Que un Estado como Iowa, uno de los más blancos y conservadores, siga siendo la plataforma de despegue para todo aquel que pretenda conquistar la presidencia de Estados Unidos cada cuatro años, dice mucho de la disfunción de un sistema político emboscado por los demonios del racismo, el nativismo y por los atavismos retorcidos de la religión.

Desde que James Carter lo convirtió en 1976 en epicentro de su lucha por la presidencia, el peso de Iowa en todo el proceso electoral se convirtió en poderoso detonante de carreras por la presidencia. En el boleto más seguro para llegar a la oficina oval de la Casa Blanca.

Pero, al mismo tiempo, se convirtió en un lastre indeseable para una nación que hace ya mucho tiempo ha dejado de sintonizar con esa realidad del medio oeste dominada por el hombre blanco y conservador, donde millones siguen en un estado de negación frente al fenómeno del calentamiento global, o ante la necesidad de regular el mercado de las armas para cortar de tajo la epidemia de la violencia.

Que un estado con apenas 3 millones de habitantes lleve la voz cantante, en el arranque de un proceso que incumbe a mas de 300 de personas, se ha convertido en un severo problema de representatividad.

En un estado donde casi el 90% de su población es blanca (sólo el 5.6% es de origen hispano); donde más del 50% de sus habitantes superan los 45 años y donde la inmensa mayoría se declara evangelista, la tarea de extrapolar estas variables para compararlas con el resto de la nación es un ejercicio tan inútil como absurdo.

Por esta misma regla de tres, el suponer que el discurso y la plataforma electoral de todos los candidatos que acuden a los caucus de Iowa, encontrará resonancia en toda la nación es una invitación al sarcasmo.

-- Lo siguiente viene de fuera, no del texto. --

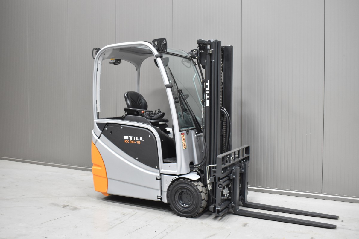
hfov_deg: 55.1
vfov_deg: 38.4
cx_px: 180
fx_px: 344
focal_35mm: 34
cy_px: 120
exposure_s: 1/30
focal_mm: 23
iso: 1600
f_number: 4.5
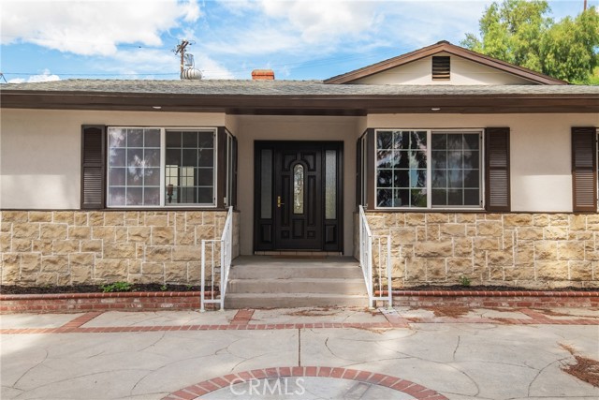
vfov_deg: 45.0
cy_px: 200
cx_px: 300
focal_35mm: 29
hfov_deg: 63.6
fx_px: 483
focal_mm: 19.1
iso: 200
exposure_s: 1/100
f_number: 9
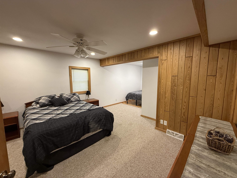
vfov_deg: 85.7
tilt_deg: -6.1
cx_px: 118
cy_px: 89
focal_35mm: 14
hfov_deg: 102.1
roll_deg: +0.3
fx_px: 96
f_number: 2.2
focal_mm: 2.22
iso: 200
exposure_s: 1/60
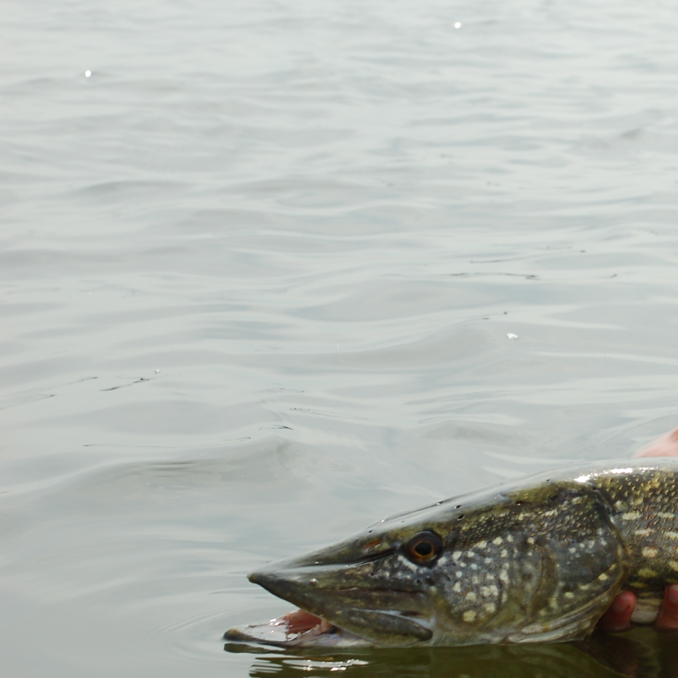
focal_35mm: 147
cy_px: 363
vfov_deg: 11.9
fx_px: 3257
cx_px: 778
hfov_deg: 11.7
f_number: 9
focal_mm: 50
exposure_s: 1/320
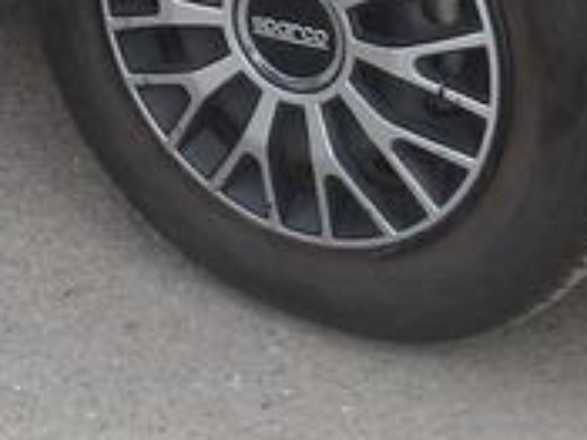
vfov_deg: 8.8
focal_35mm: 158
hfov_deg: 12.4
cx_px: 74
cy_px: -500
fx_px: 2677
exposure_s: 1/342
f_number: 3
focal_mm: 4.9
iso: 100
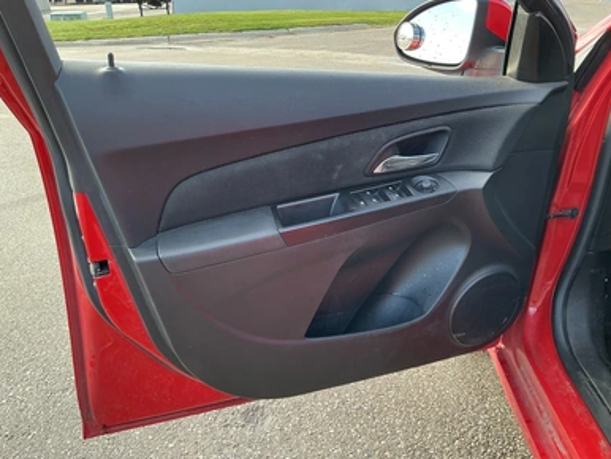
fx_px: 512
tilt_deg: -23.4
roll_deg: +2.2
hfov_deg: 61.6
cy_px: 230
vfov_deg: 48.3
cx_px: 302
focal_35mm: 29
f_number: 1.8
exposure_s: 1/122
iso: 32
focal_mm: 3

El problema es que, en el afán de ganar en las primarias de Iowa, tanto demócratas como republicanos aceptan con entusiasmo bailar al ritmo que les dictan los extremistas. Sus peroratas contra los inmigrantes, contra las mujeres y su derecho a decidir sobre su propio cuerpo; o contra quienes insisten en la urgente necesidad de evitar el cataclismo del calentamiento global, los lleva a unos extremos desde donde, más tarde, les resulta muy difícil retornar para apelar al resto de la nación en unas elecciones generales.

Al problema de Iowa, un estado que ha terminado por pulverizar el principio de representatividad en Estados Unidos en el inicio de unas primarias que permiten tanto a demócratas como a republicanos elegir a sus candidatos a la presidencia, se suman las contradicciones de un sistema electoral que necesita de una urgente reforma.

Con más de dos siglos de historia, el método que regula el derecho al sufragio de millones de estadounidenses es uno de los más arcanos y, al mismo tiempo, uno de los más modernos y sofisticados.

Al final de cada proceso, el elegido para ocupar la oficina oval de la Casa Blanca siempre llega a través del voto indirecto de poco más de 100 millones de electores que se reparten a lo largo y ancho de 50 estados.

Por increíble que parezca, el sistema electoral de EU nació en los años en que aún el esclavismo no era abolido. Por tanto, muchos de los esclavos en las fincas no votaban, y delegaban esa responsabilidad sobre el propietario de la finca que era, al mismo tiempo, el dueño de sus vidas y destinos.

Desde un punto de vista filosófico o purista, podría decirse que el sistema electoral de EU, que sigue prodigando el voto indirecto sobre el directo, no le hace honor a la democracia más avanzada del planeta.

“Sin embargo, el sistema es producto de una serie de compromisos forjados en el tiempo, que siguen funcionando a juzgar por el record de nuestra democracia", según consideró el historiador,Thomas Neale, al hacer una defensa a ultranza del sistema electoral.

A pesar de sus defensores, resulta evidente que la vieja práctica de auscultación en Estados Unidos necesita de cambios urgentes para terminar con el agravio comparativo de 49 estados que, cada cuatro años, contemplan desde la impotencia el arranque de unas primarias con el Aquelarre de los extremistas en Iowa.

Una puesta en escena donde personajes de mala entraña como Donald Trump arremeten impunemente contra esas minorías lastimadas y excluidas, aboliendo el principio de la igualdad y decretando el fin de lo políticamente correcto para convertir las primarias de Iowa en un vulgar espectáculo de sátira política indigno de la democracia más avanzada en el planeta.